Prompt =>
Of the lines listed below, return exactly those that run from the line containing "Deveraux | 32017000082448 |" through the line containing "Fowler | 32017000082438 |", both included.

Exercise material =>

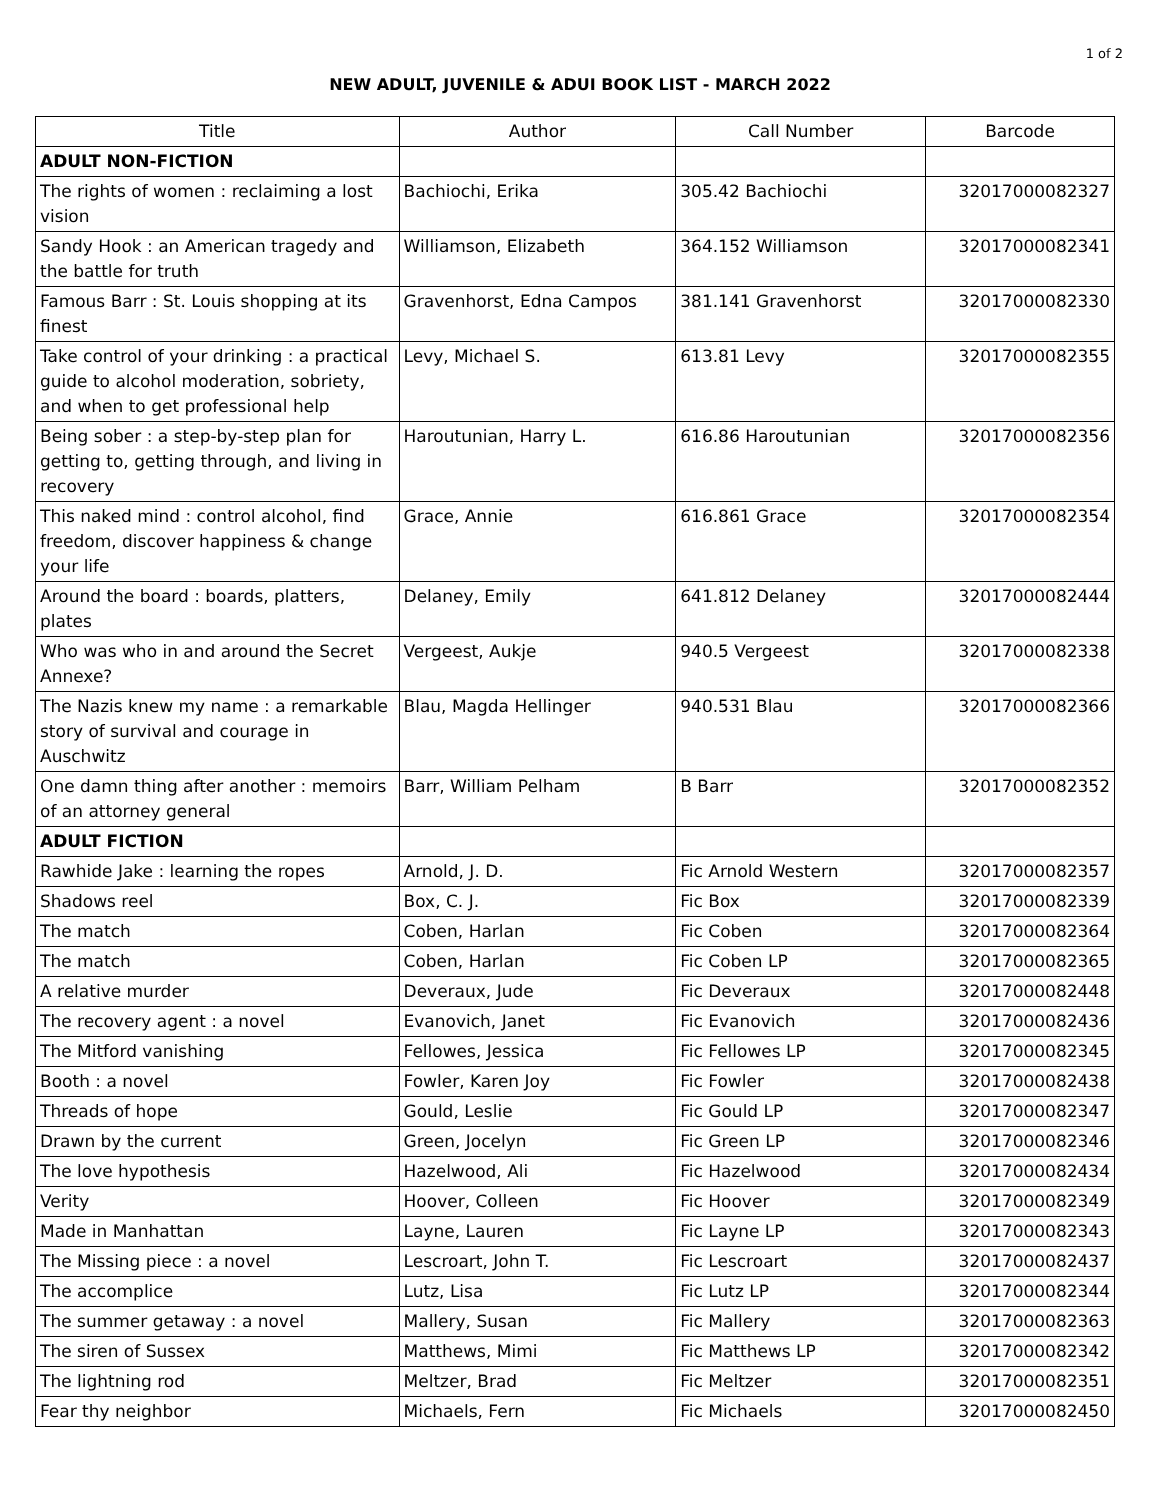1 of 2
NEW ADULT, JUVENILE & ADUI BOOK LIST - MARCH 2022
| Title | Author | Call Number | Barcode |
| --- | --- | --- | --- |
| ADULT NON-FICTION | | | |
| The rights of women : reclaiming a lost vision | Bachiochi, Erika | 305.42 Bachiochi | 32017000082327 |
| Sandy Hook : an American tragedy and the battle for truth | Williamson, Elizabeth | 364.152 Williamson | 32017000082341 |
| Famous Barr : St. Louis shopping at its finest | Gravenhorst, Edna Campos | 381.141 Gravenhorst | 32017000082330 |
| Take control of your drinking : a practical guide to alcohol moderation, sobriety, and when to get professional help | Levy, Michael S. | 613.81 Levy | 32017000082355 |
| Being sober : a step-by-step plan for getting to, getting through, and living in recovery | Haroutunian, Harry L. | 616.86 Haroutunian | 32017000082356 |
| This naked mind : control alcohol, find freedom, discover happiness & change your life | Grace, Annie | 616.861 Grace | 32017000082354 |
| Around the board : boards, platters, plates | Delaney, Emily | 641.812 Delaney | 32017000082444 |
| Who was who in and around the Secret Annexe? | Vergeest, Aukje | 940.5 Vergeest | 32017000082338 |
| The Nazis knew my name : a remarkable story of survival and courage in Auschwitz | Blau, Magda Hellinger | 940.531 Blau | 32017000082366 |
| One damn thing after another : memoirs of an attorney general | Barr, William Pelham | B Barr | 32017000082352 |
| ADULT FICTION | | | |
| Rawhide Jake : learning the ropes | Arnold, J. D. | Fic Arnold Western | 32017000082357 |
| Shadows reel | Box, C. J. | Fic Box | 32017000082339 |
| The match | Coben, Harlan | Fic Coben | 32017000082364 |
| The match | Coben, Harlan | Fic Coben LP | 32017000082365 |
| A relative murder | Deveraux, Jude | Fic Deveraux | 32017000082448 |
| The recovery agent : a novel | Evanovich, Janet | Fic Evanovich | 32017000082436 |
| The Mitford vanishing | Fellowes, Jessica | Fic Fellowes LP | 32017000082345 |
| Booth : a novel | Fowler, Karen Joy | Fic Fowler | 32017000082438 |
| Threads of hope | Gould, Leslie | Fic Gould LP | 32017000082347 |
| Drawn by the current | Green, Jocelyn | Fic Green LP | 32017000082346 |
| The love hypothesis | Hazelwood, Ali | Fic Hazelwood | 32017000082434 |
| Verity | Hoover, Colleen | Fic Hoover | 32017000082349 |
| Made in Manhattan | Layne, Lauren | Fic Layne LP | 32017000082343 |
| The Missing piece : a novel | Lescroart, John T. | Fic Lescroart | 32017000082437 |
| The accomplice | Lutz, Lisa | Fic Lutz LP | 32017000082344 |
| The summer getaway : a novel | Mallery, Susan | Fic Mallery | 32017000082363 |
| The siren of Sussex | Matthews, Mimi | Fic Matthews LP | 32017000082342 |
| The lightning rod | Meltzer, Brad | Fic Meltzer | 32017000082351 |
| Fear thy neighbor | Michaels, Fern | Fic Michaels | 32017000082450 |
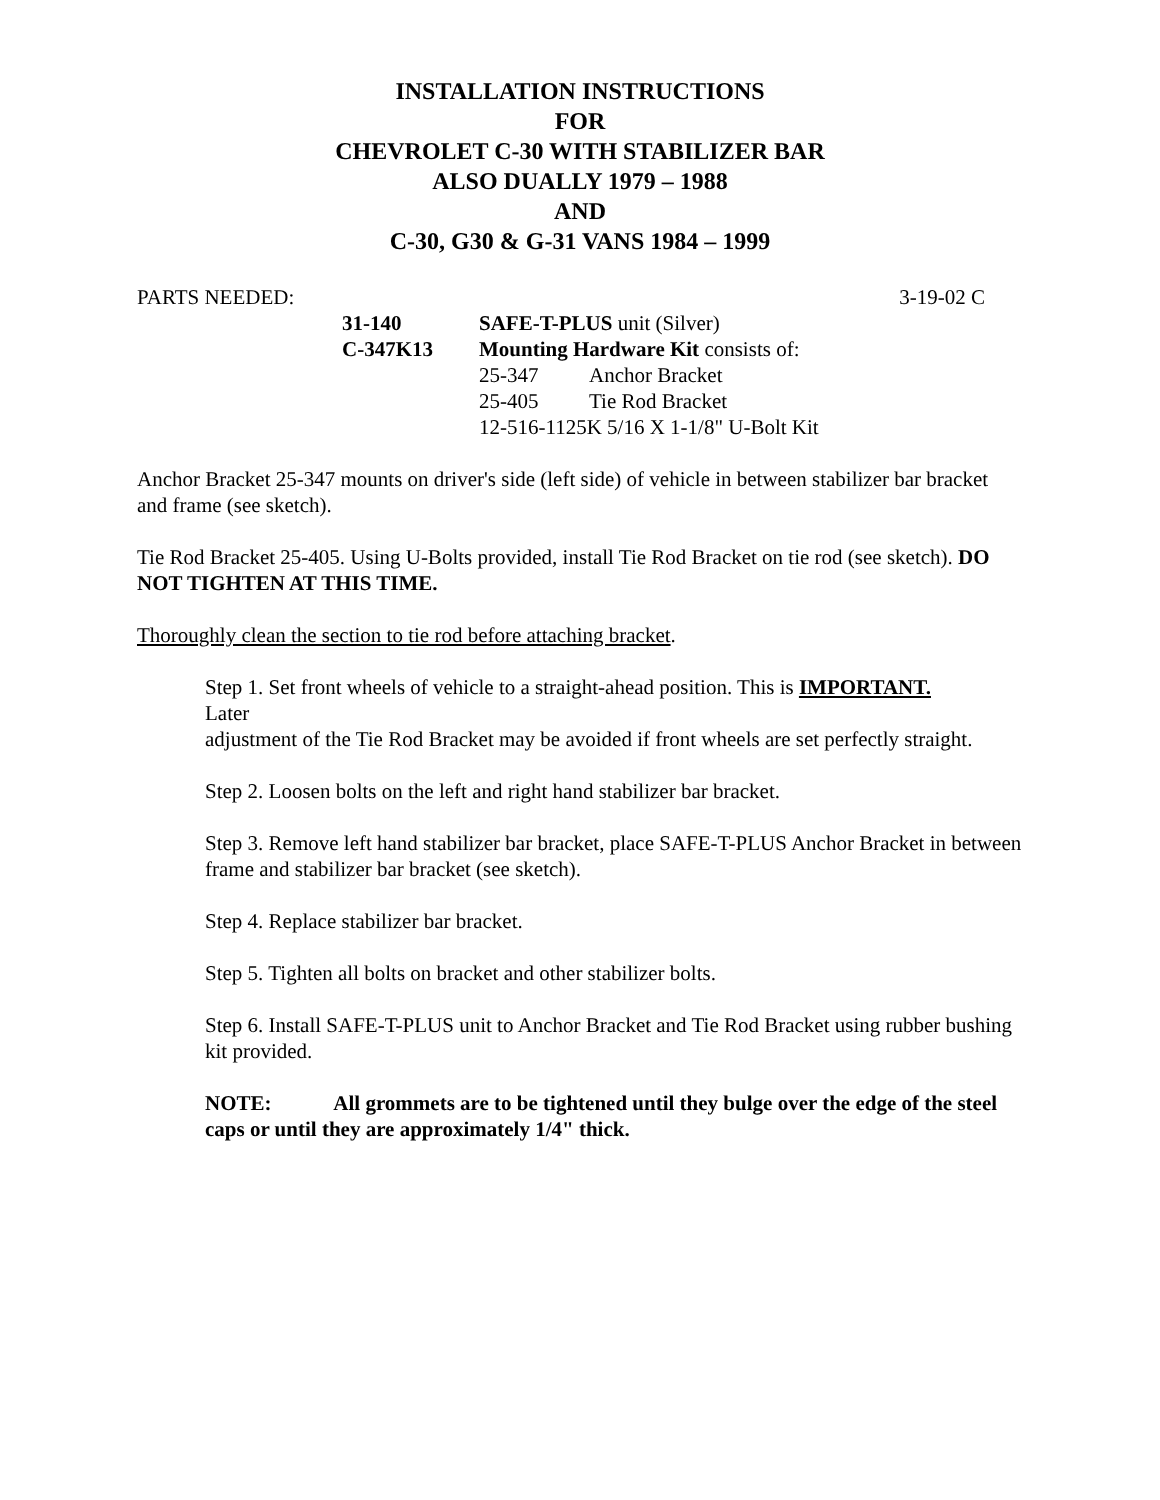INSTALLATION INSTRUCTIONS
FOR
CHEVROLET C-30 WITH STABILIZER BAR
ALSO DUALLY 1979 – 1988
AND
C-30, G30 & G-31 VANS 1984 – 1999
PARTS NEEDED: 3-19-02 C
| 31-140 | SAFE-T-PLUS unit (Silver) | |
| C-347K13 | Mounting Hardware Kit consists of: | |
| | 25-347 | Anchor Bracket |
| | 25-405 | Tie Rod Bracket |
| | 12-516-1125K 5/16 X 1-1/8" U-Bolt Kit | |
Anchor Bracket 25-347 mounts on driver's side (left side) of vehicle in between stabilizer bar bracket and frame (see sketch).
Tie Rod Bracket 25-405. Using U-Bolts provided, install Tie Rod Bracket on tie rod (see sketch). DO NOT TIGHTEN AT THIS TIME.
Thoroughly clean the section to tie rod before attaching bracket.
Step 1. Set front wheels of vehicle to a straight-ahead position. This is IMPORTANT.
Later
adjustment of the Tie Rod Bracket may be avoided if front wheels are set perfectly straight.
Step 2. Loosen bolts on the left and right hand stabilizer bar bracket.
Step 3. Remove left hand stabilizer bar bracket, place SAFE-T-PLUS Anchor Bracket in between
frame and stabilizer bar bracket (see sketch).
Step 4. Replace stabilizer bar bracket.
Step 5. Tighten all bolts on bracket and other stabilizer bolts.
Step 6. Install SAFE-T-PLUS unit to Anchor Bracket and Tie Rod Bracket using rubber bushing
kit provided.
NOTE: All grommets are to be tightened until they bulge over the edge of the steel caps or until they are approximately 1/4" thick.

Answer to the problem =>
| A relative murder | Deveraux, Jude | Fic Deveraux | 32017000082448 |
| The recovery agent : a novel | Evanovich, Janet | Fic Evanovich | 32017000082436 |
| The Mitford vanishing | Fellowes, Jessica | Fic Fellowes LP | 32017000082345 |
| Booth : a novel | Fowler, Karen Joy | Fic Fowler | 32017000082438 |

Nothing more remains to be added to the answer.